Автомат выдал очередь из зеленовато-голубоватых фантиков с надписью «Ярославль».
- Спасибо.
- Всего хорошего.
Я вышла из банка прямо с пачкой в руке.
- Ну как? – спросила, мерцая зеленью глаз, Алла.
Я молчала.
- Пачку-то спрячь.
Я положила пачку в сумочку.
- Ты у Тимура потребовала сколько? Пол-лимона евро? Вот и получи. Вместе с несклоняемостью и дефисом. Тимур тебе, конечно, сумму немного округлил в твою – заметь – пользу. Ну, как говорится у вас в Крестах, с походцем. На случай если евро вырастет по отношению к рублю. Или ты недовольна?
- Я довольна.
- Вот и иди отдыхай. Спи. Завтра, как проснешься, приходи в офис. Напоминаю: код 155, 16-ая комната. И запомни: эти деньги – никакой не аванс. Ты ничего никому не должна. Ничего и никому. Вот так. Давай.

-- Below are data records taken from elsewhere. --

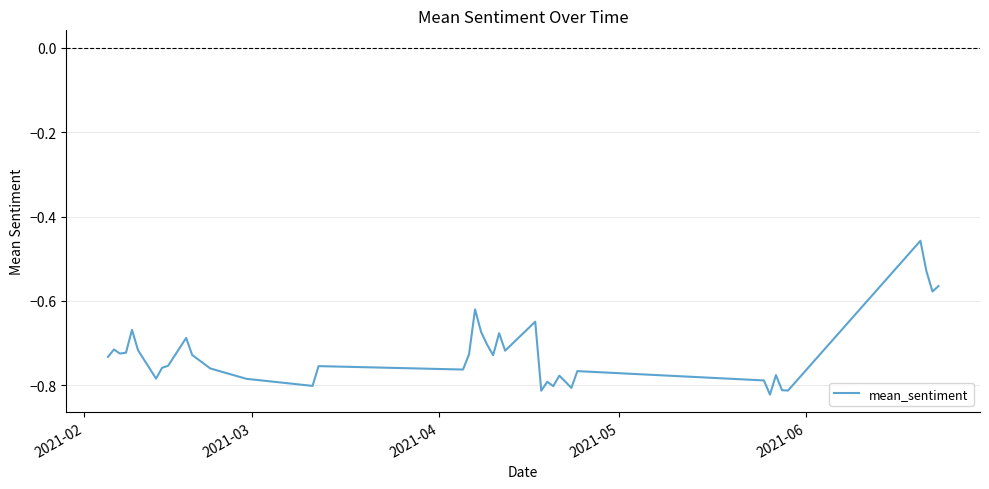

What is the difference between the maximum and minimum values?

0.4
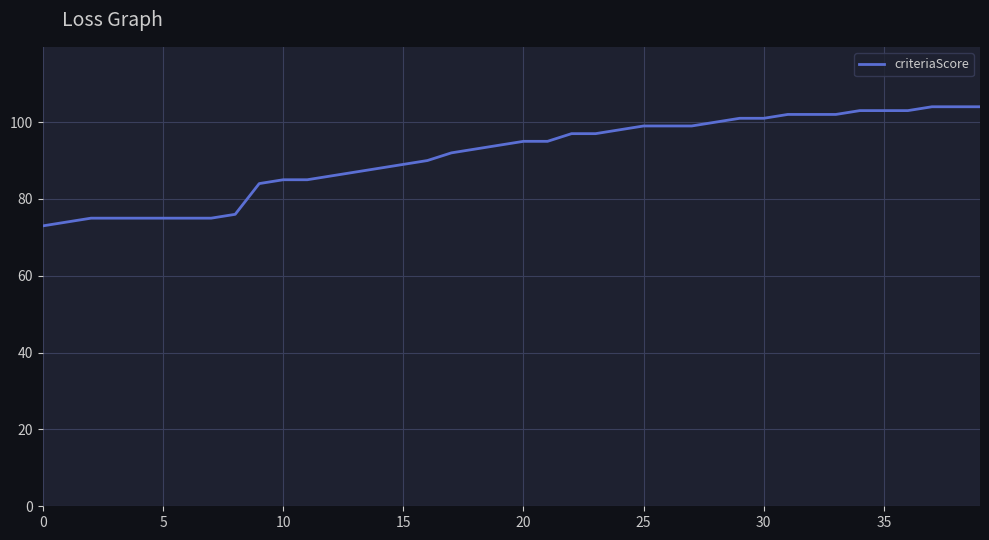

What is the smallest value displayed?

73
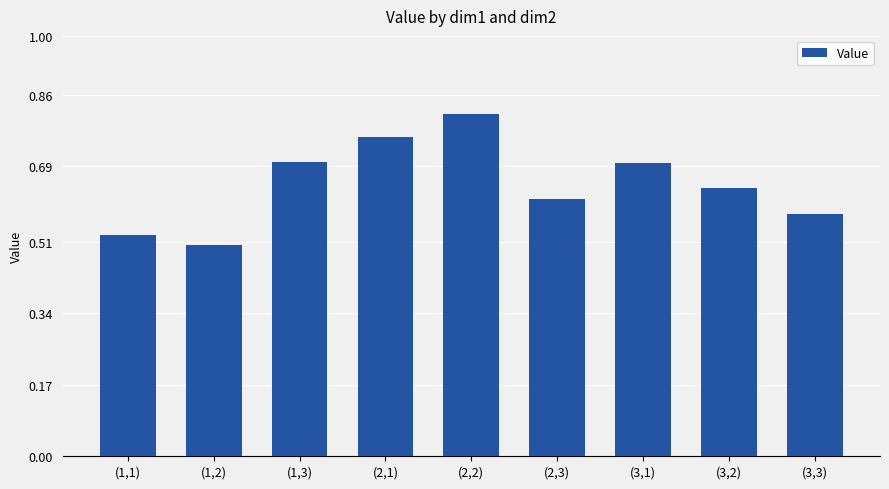

How many bars are there in total?

9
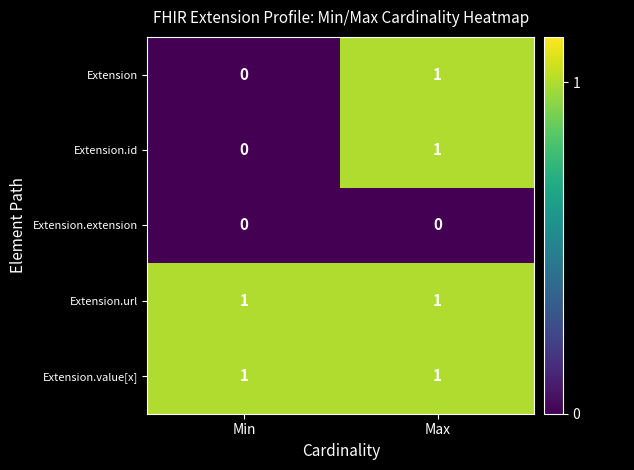

The Extension.extension series shows 0 at Max. True or false?

True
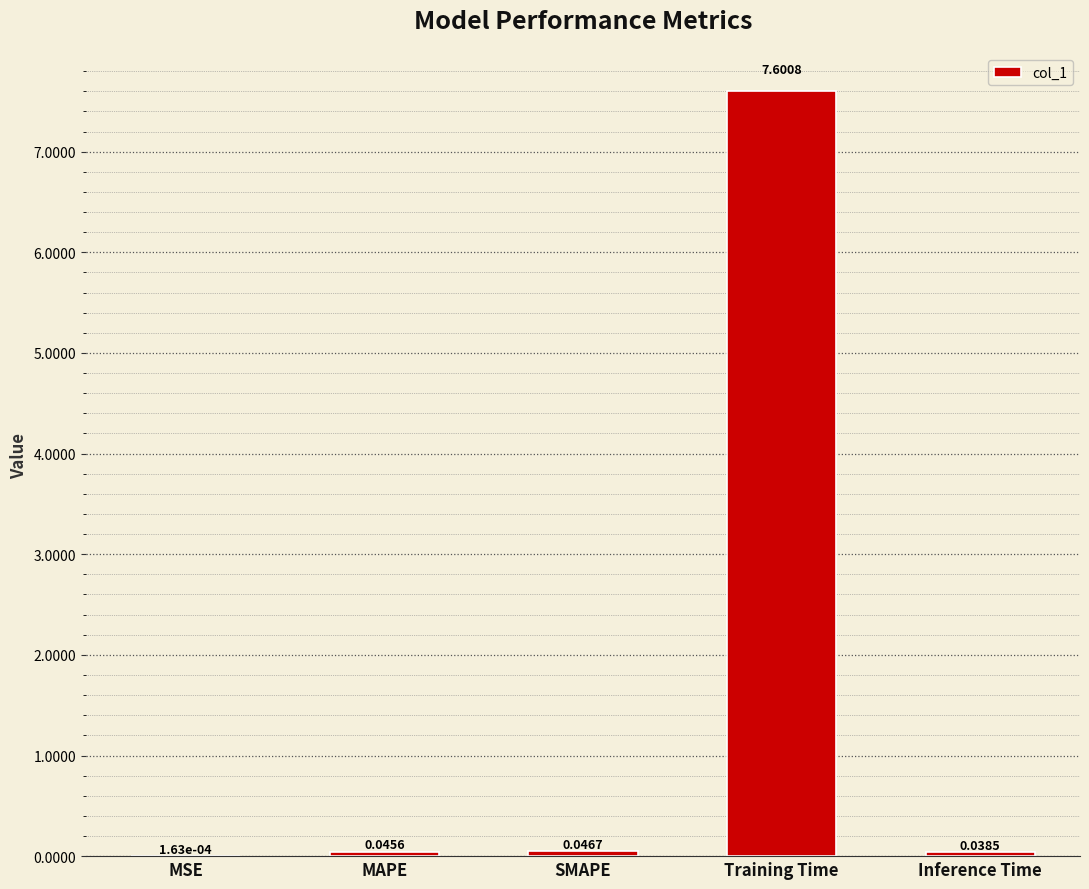

At which category does the chart reach its peak across all series?

Training Time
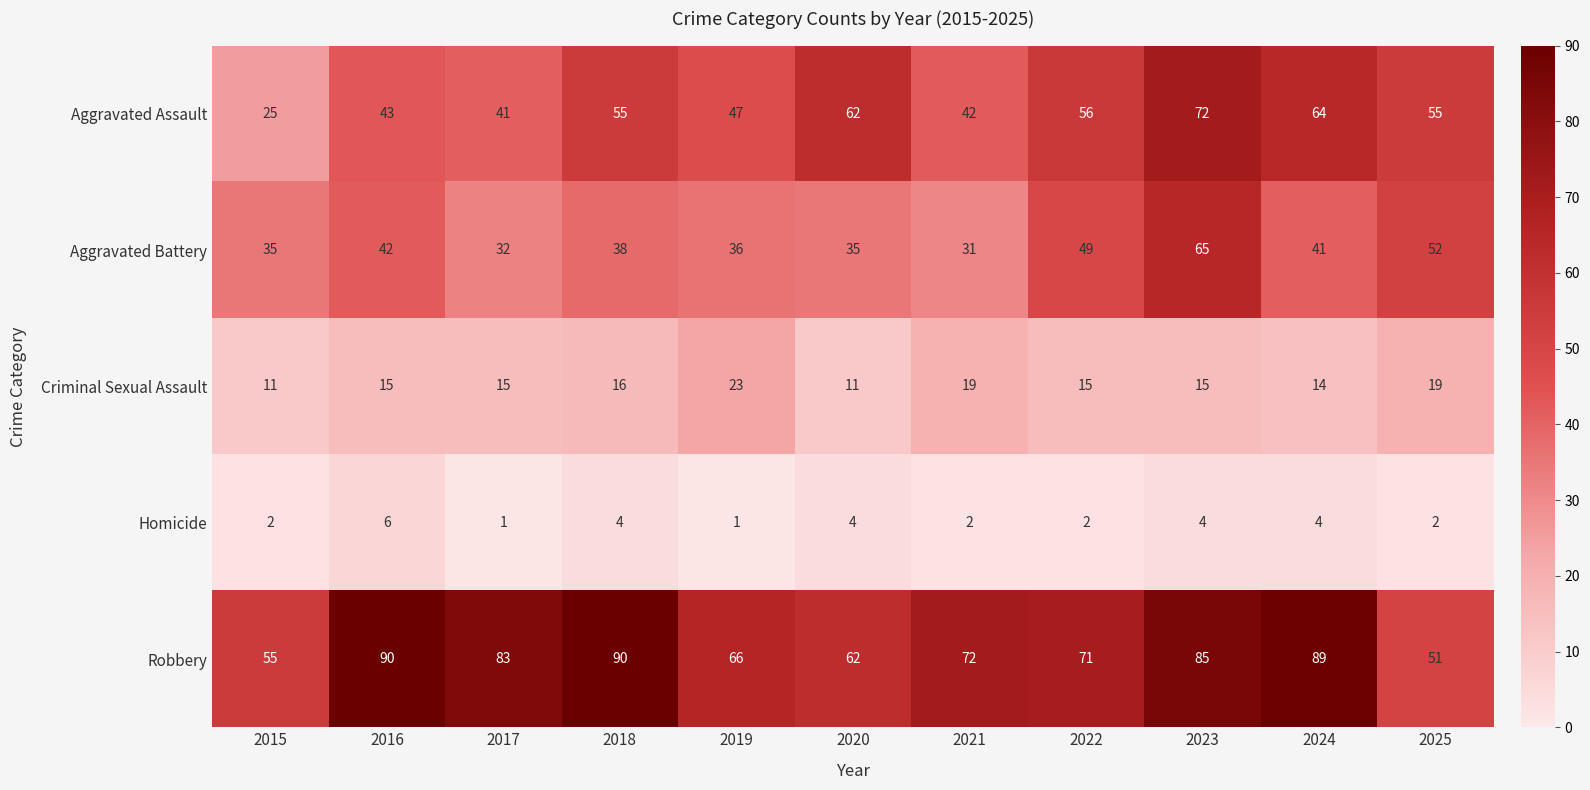

At which category is the sum across all series the highest?

2023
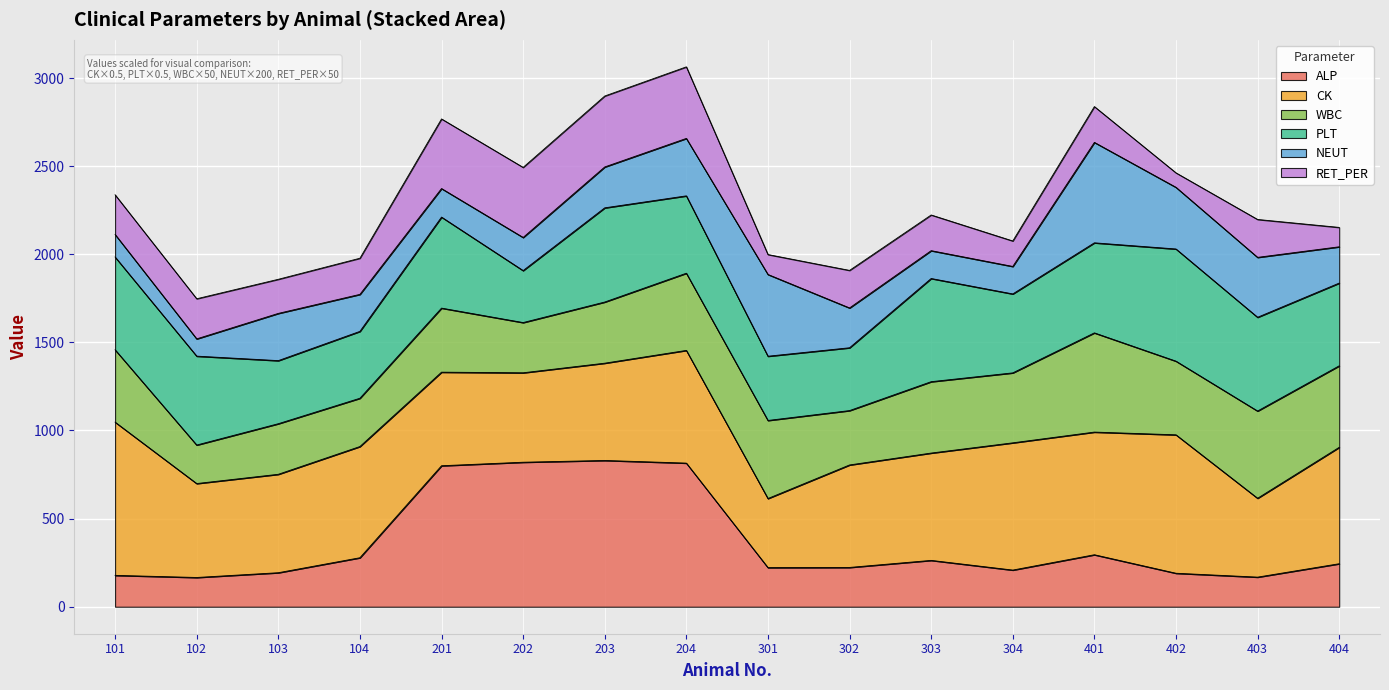

True or false: RET_PER and CK cross at least once.

False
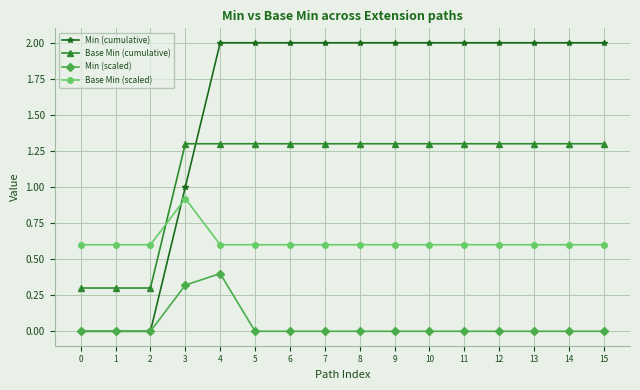

Is it true that Min (scaled) equals 0.6 at 3?

False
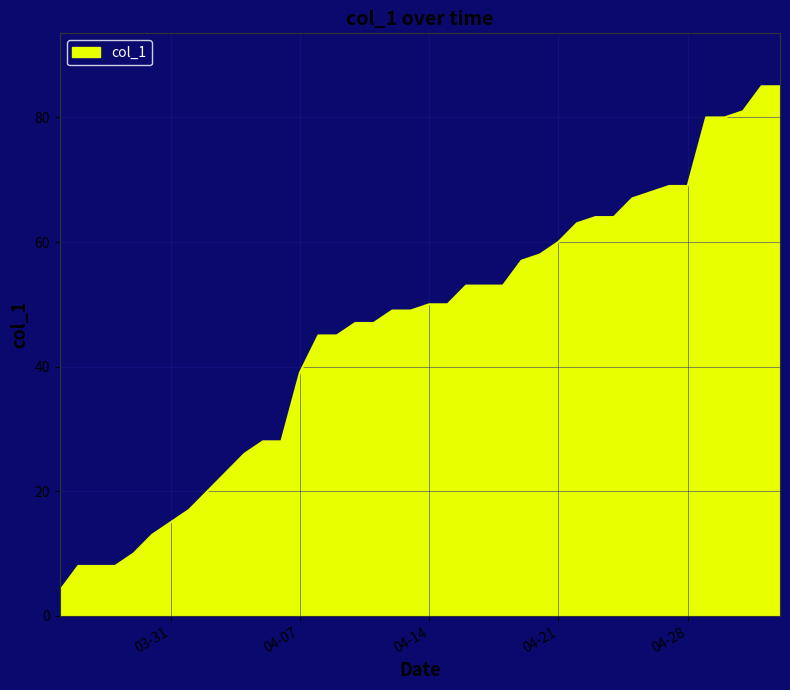

What is the difference between the maximum and minimum values?

81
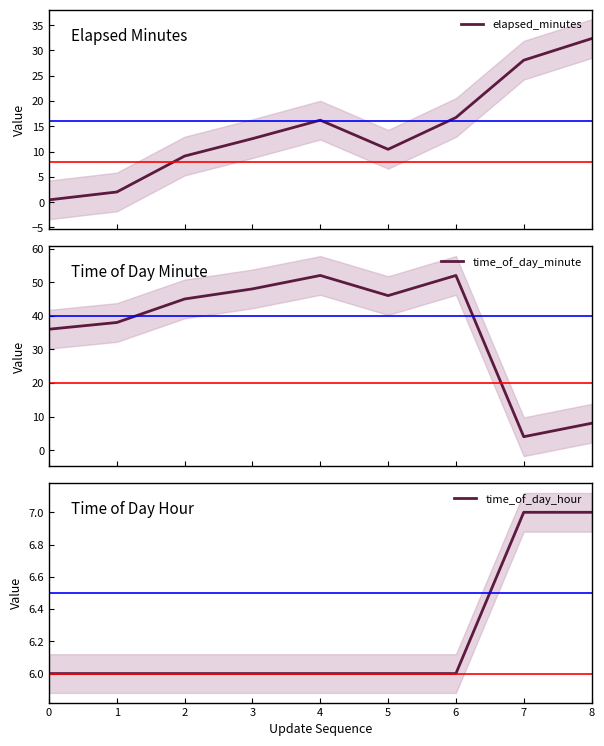

What is the value of the time_of_day_hour point at the 9th from the left?

7.0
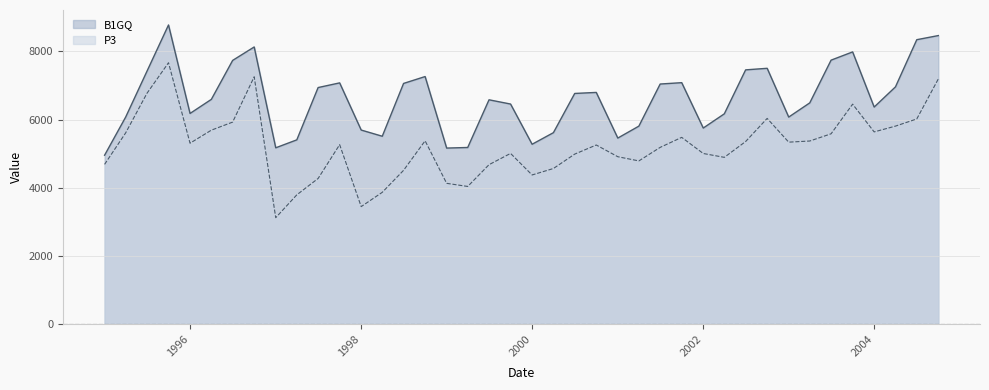

What is the sum of all P3 values?

208746.4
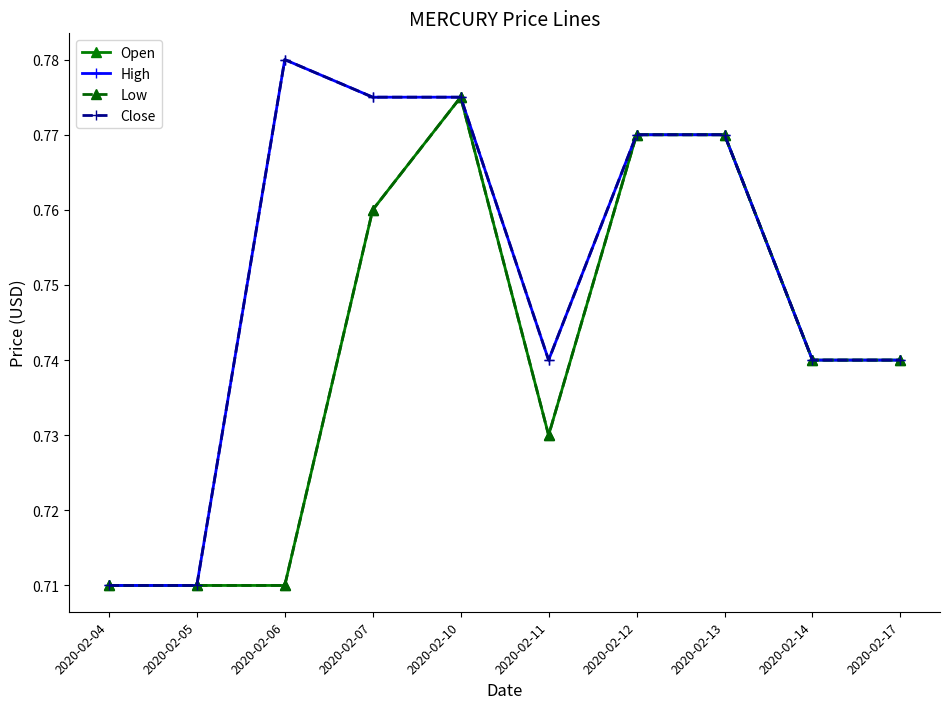

Between 2020-02-10 and 2020-02-17, which is larger?

2020-02-10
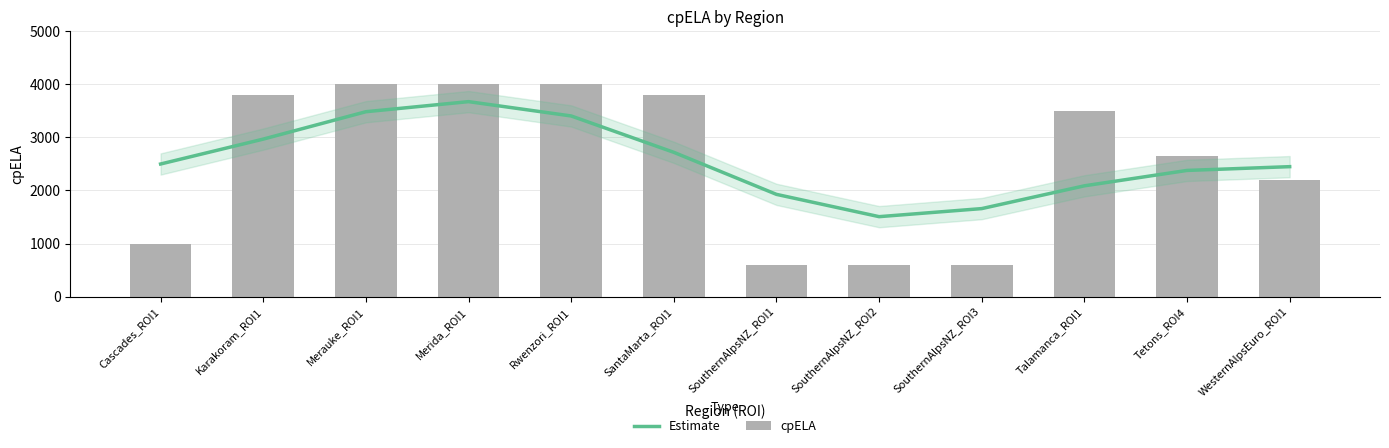

At which label is Estimate closest to 2589?

Cascades_ROI1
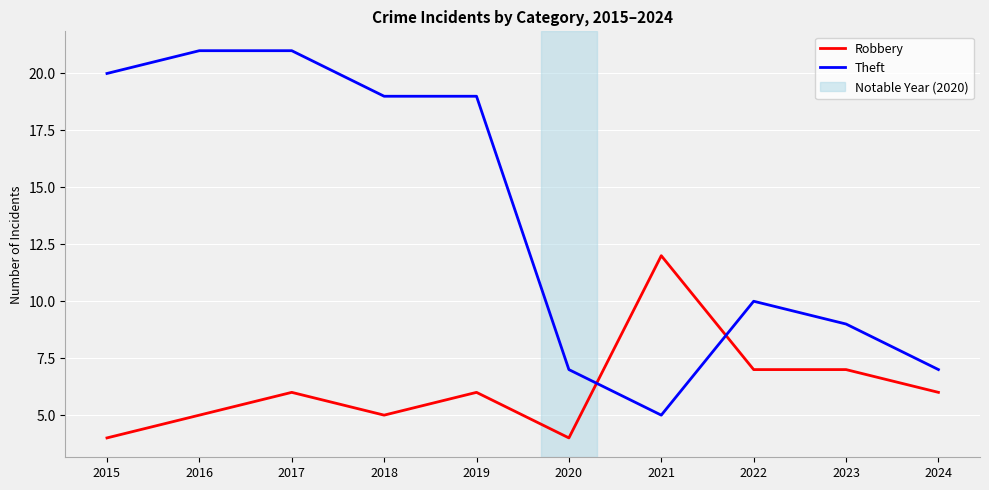

Rank the series by their average value, from lowest to highest.

Robbery, Theft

До завтра.
Алла поцеловала меня в щёку, смахнула помаду тыльной стороной ладони и быстро и изящно зацокала в сторону Зубовского бульвара. Я некоторое время смотрела, как она гарцует, красиво раскачивая рыжей шевелюрой в одну сторону и бедрами – в другую. К ней тут же приклеился какой-то толстый мужик в кепке. Алла, не останавливаясь, что-то сказала ему, и он отшатнулся. Поправил кепку, мотнул головой, ухмыльнулся, плюнул и пошёл прочь.
А я пошла на улицу Тимура Фрунзе.
И – как пишут в своих романах матёрые писатели – «Смеркалось».